I think of poker as a math test + psychology. A game that requires a combination of intellectual and social intelligence. In other words, a game of skill. A game of imperfect information (as opposed to the perfect information available in chess), but a game of skill nonetheless.
This study seems to back my opinion.
It’s an interesting question, considering the government recently sued the major poker websites. The Department of Justice charged the sites with money laundering (of which they’re probably guilty- it’s illegal for banks to conduct transactions with poker websites so the poker websites misrepresented their business). But the motivation for the banking restrictions is the opinion that poker is not a game of skill, it’s a game of chance, and is therefore subject to gambling laws.
The authors of the study concluded…
The differences [results of top poker professionals compared to amateurs] are “far larger in magnitude than those observed in financial markets, where fees charged by the money managers viewed as being most talented can run as high as 3 percent of assets under management and 30 percent of annual returns.”

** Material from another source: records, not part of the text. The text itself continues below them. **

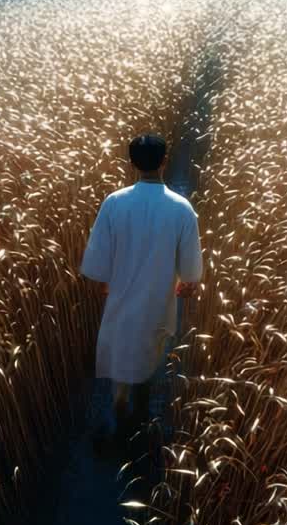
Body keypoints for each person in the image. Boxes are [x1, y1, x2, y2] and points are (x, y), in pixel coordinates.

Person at [81, 133, 203, 443]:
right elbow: (190, 270)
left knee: (121, 363)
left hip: (121, 303)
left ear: (131, 162)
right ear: (165, 161)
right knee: (151, 362)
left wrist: (110, 281)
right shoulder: (181, 208)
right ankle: (142, 423)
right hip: (159, 304)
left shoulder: (115, 202)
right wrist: (185, 284)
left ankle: (121, 421)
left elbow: (96, 265)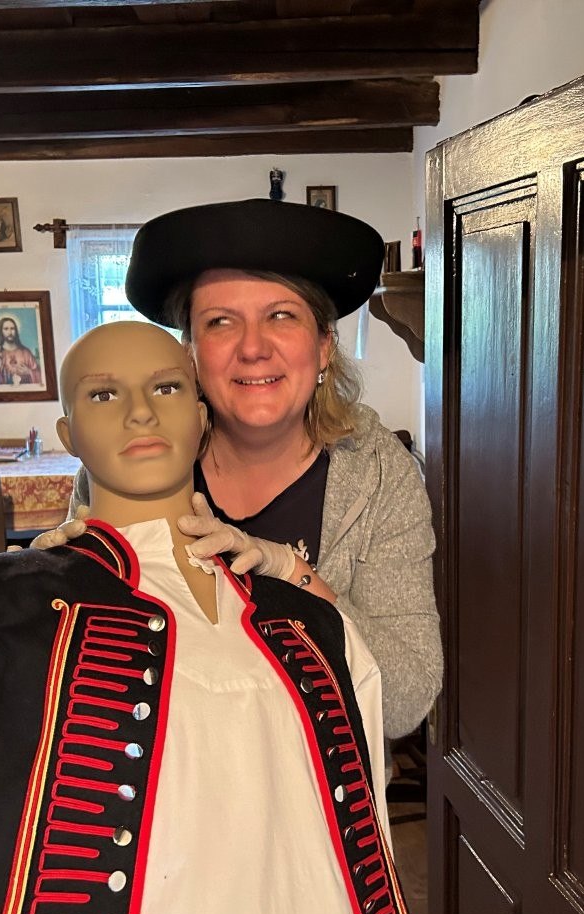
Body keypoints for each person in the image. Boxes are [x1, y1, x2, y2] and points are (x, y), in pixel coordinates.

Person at [0, 320, 423, 914]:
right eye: (103, 394)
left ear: (201, 417)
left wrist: (290, 570)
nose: (140, 412)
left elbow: (367, 857)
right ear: (68, 435)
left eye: (166, 388)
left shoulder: (318, 628)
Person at [41, 198, 441, 740]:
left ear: (324, 345)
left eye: (282, 315)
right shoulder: (136, 460)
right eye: (220, 322)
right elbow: (84, 684)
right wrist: (55, 592)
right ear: (191, 353)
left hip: (321, 777)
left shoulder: (377, 473)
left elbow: (404, 702)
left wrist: (291, 574)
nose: (253, 348)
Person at [0, 314, 42, 386]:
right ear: (1, 331)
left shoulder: (26, 353)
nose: (10, 332)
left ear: (16, 331)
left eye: (12, 328)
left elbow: (41, 378)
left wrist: (29, 372)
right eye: (6, 329)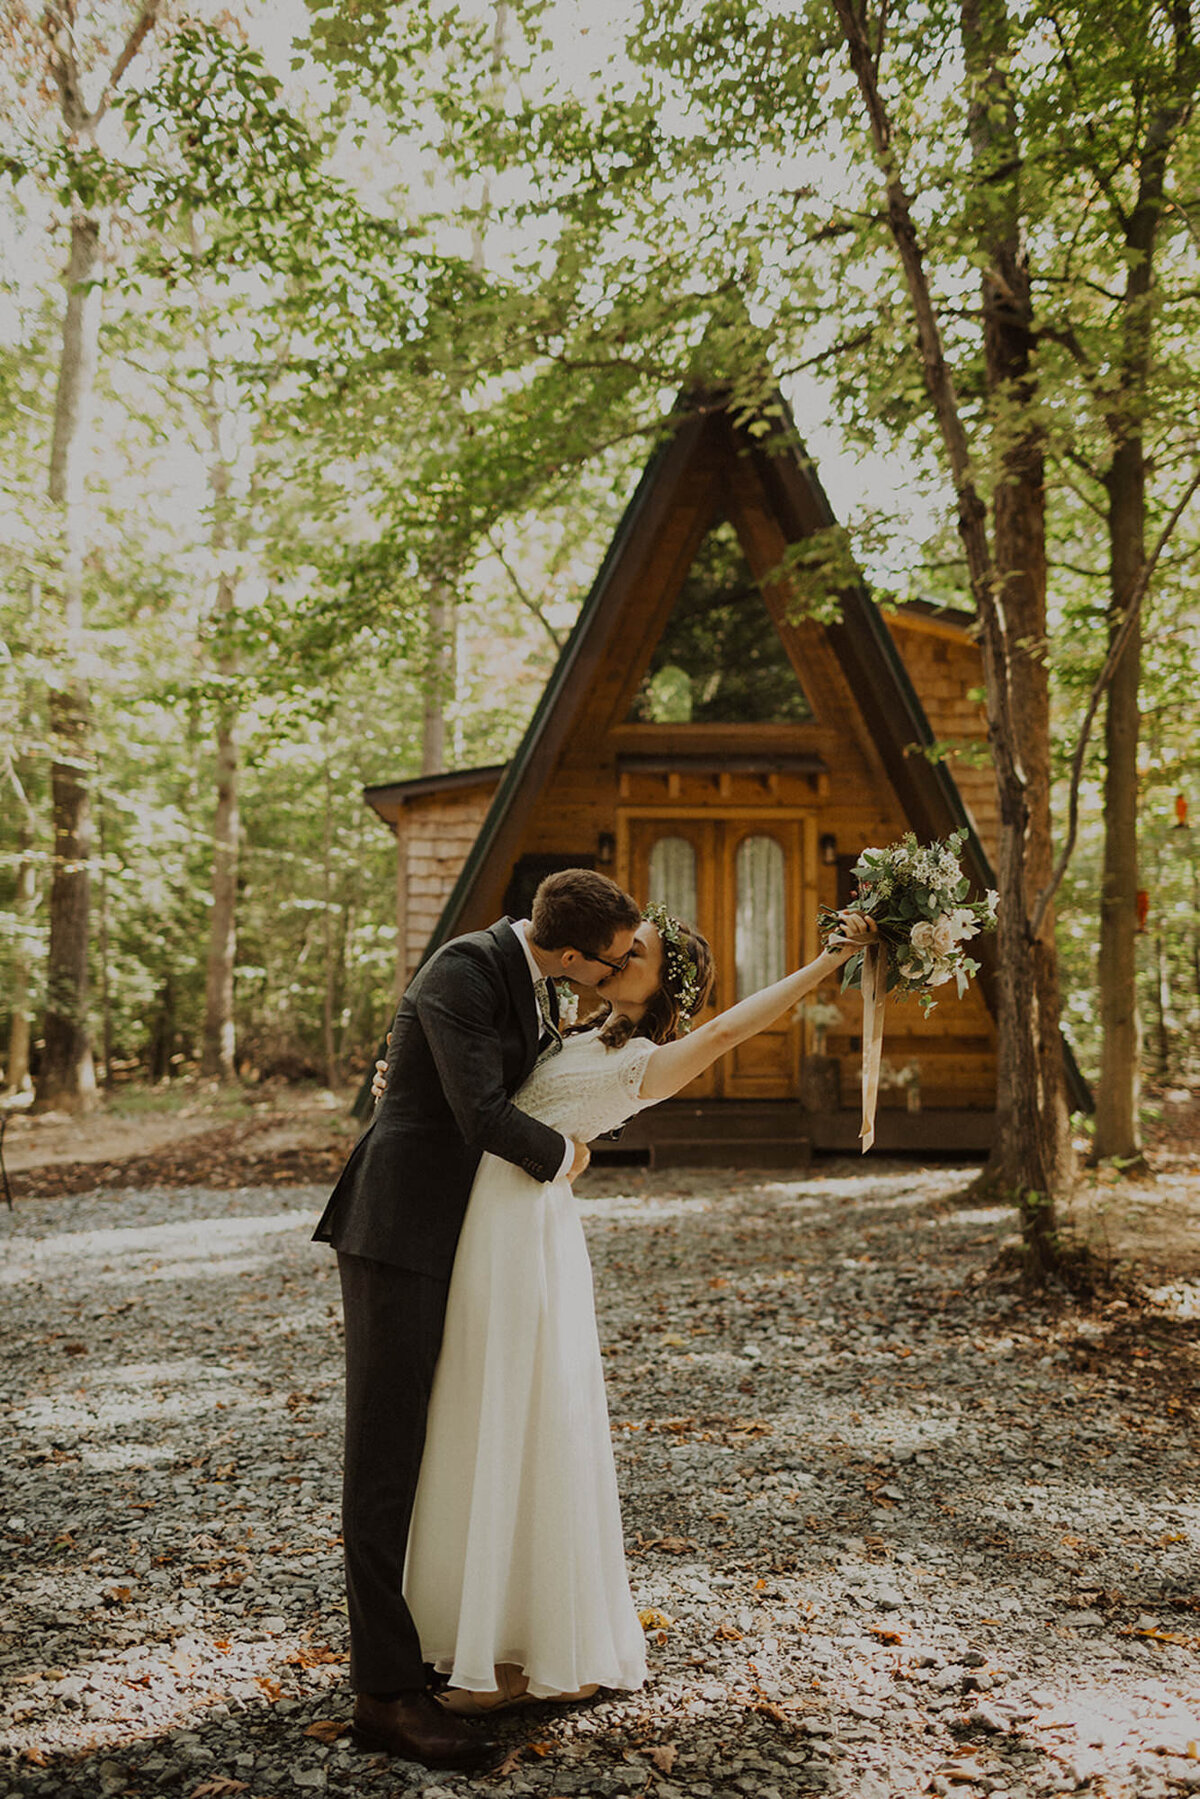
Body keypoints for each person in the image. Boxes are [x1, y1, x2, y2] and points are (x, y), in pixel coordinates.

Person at [393, 900, 877, 1716]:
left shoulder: (654, 1057)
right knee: (483, 1414)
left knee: (526, 1419)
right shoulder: (573, 1033)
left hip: (524, 1240)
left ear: (665, 984)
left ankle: (539, 1654)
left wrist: (830, 962)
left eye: (638, 956)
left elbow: (730, 1032)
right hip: (492, 1227)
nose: (617, 961)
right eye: (620, 950)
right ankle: (494, 1637)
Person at [312, 869, 643, 1772]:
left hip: (459, 1240)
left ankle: (439, 1635)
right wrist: (567, 1151)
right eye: (609, 963)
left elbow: (418, 1047)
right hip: (399, 1233)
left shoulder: (533, 980)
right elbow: (482, 1110)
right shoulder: (466, 969)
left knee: (436, 1445)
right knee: (384, 1454)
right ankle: (384, 1695)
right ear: (570, 952)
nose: (612, 978)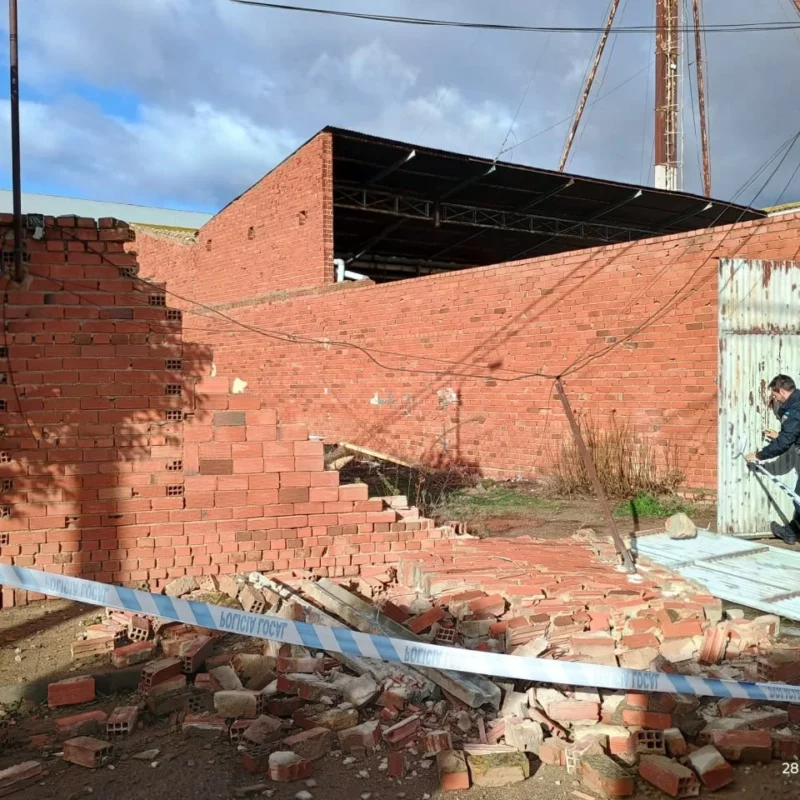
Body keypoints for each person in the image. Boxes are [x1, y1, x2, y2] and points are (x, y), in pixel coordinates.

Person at [745, 374, 800, 544]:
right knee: (797, 496)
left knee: (798, 498)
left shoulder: (795, 409)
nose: (773, 397)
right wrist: (782, 435)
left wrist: (759, 455)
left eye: (774, 394)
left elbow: (784, 443)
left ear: (782, 391)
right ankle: (791, 532)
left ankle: (791, 532)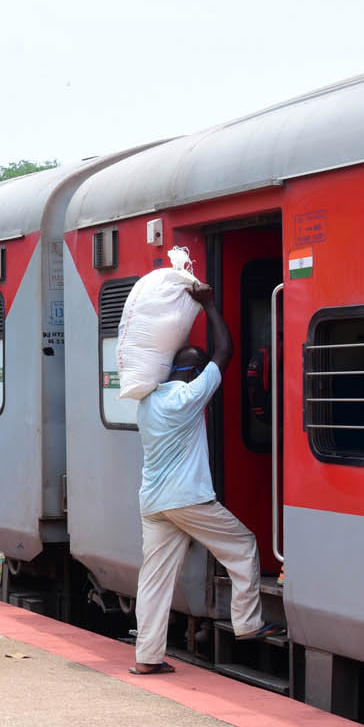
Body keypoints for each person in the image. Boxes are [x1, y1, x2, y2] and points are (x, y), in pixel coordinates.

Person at [130, 287, 283, 675]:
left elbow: (213, 358)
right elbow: (225, 352)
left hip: (154, 504)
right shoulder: (188, 397)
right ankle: (247, 623)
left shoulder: (147, 401)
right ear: (194, 372)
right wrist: (210, 306)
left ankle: (147, 657)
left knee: (154, 580)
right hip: (187, 499)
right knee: (243, 545)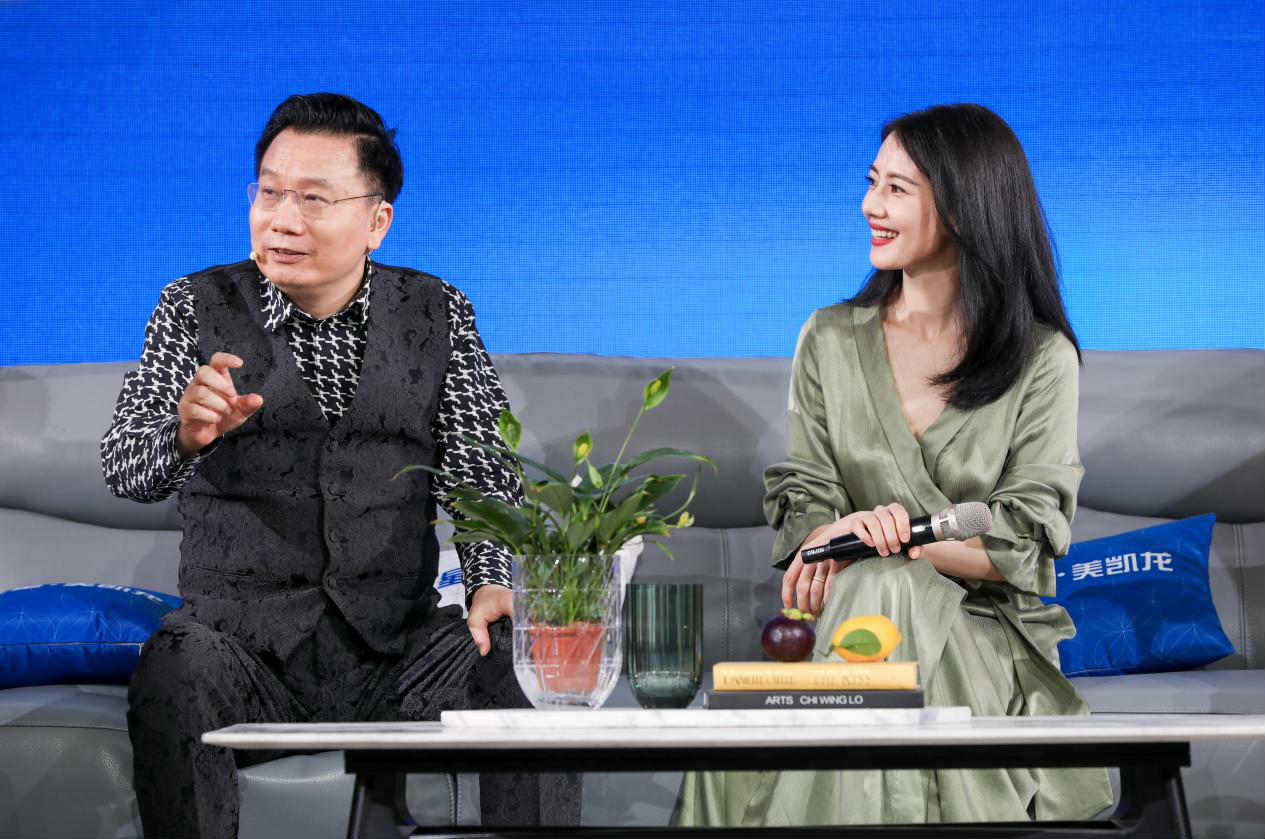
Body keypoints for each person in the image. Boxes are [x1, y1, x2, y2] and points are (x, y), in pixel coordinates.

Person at [102, 93, 577, 838]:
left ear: (376, 221)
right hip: (243, 652)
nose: (281, 219)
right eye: (269, 192)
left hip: (397, 651)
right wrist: (185, 437)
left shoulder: (438, 311)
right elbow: (125, 468)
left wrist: (490, 580)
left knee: (519, 654)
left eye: (313, 199)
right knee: (176, 661)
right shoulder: (192, 305)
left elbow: (480, 471)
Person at [675, 104, 1114, 826]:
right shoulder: (827, 339)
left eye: (896, 189)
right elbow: (807, 507)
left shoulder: (1042, 360)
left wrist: (898, 539)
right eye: (871, 182)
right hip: (842, 616)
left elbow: (1022, 543)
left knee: (893, 583)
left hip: (980, 632)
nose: (869, 205)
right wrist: (843, 535)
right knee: (879, 587)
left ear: (965, 207)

The results of the top poker professionals are more consistently positive than the top financial advisors on Wall Street. In other words, Wall Street is more of a casino than PokerStars. And yet the DOJ is pursuing the online poker sites, not the guys on Wall Street who wrecked our economy.
I had some money in my PokerStars account when the DOJ seized the domain name. I requested a cashout a week ago per an agreement between PokerStars and the DOJ. The money was deposited in my checking account yesterday. And when will Wall Street return our money?
This is not a rant so much as me expressing amusement at the alternate universe in which Wall Street resides.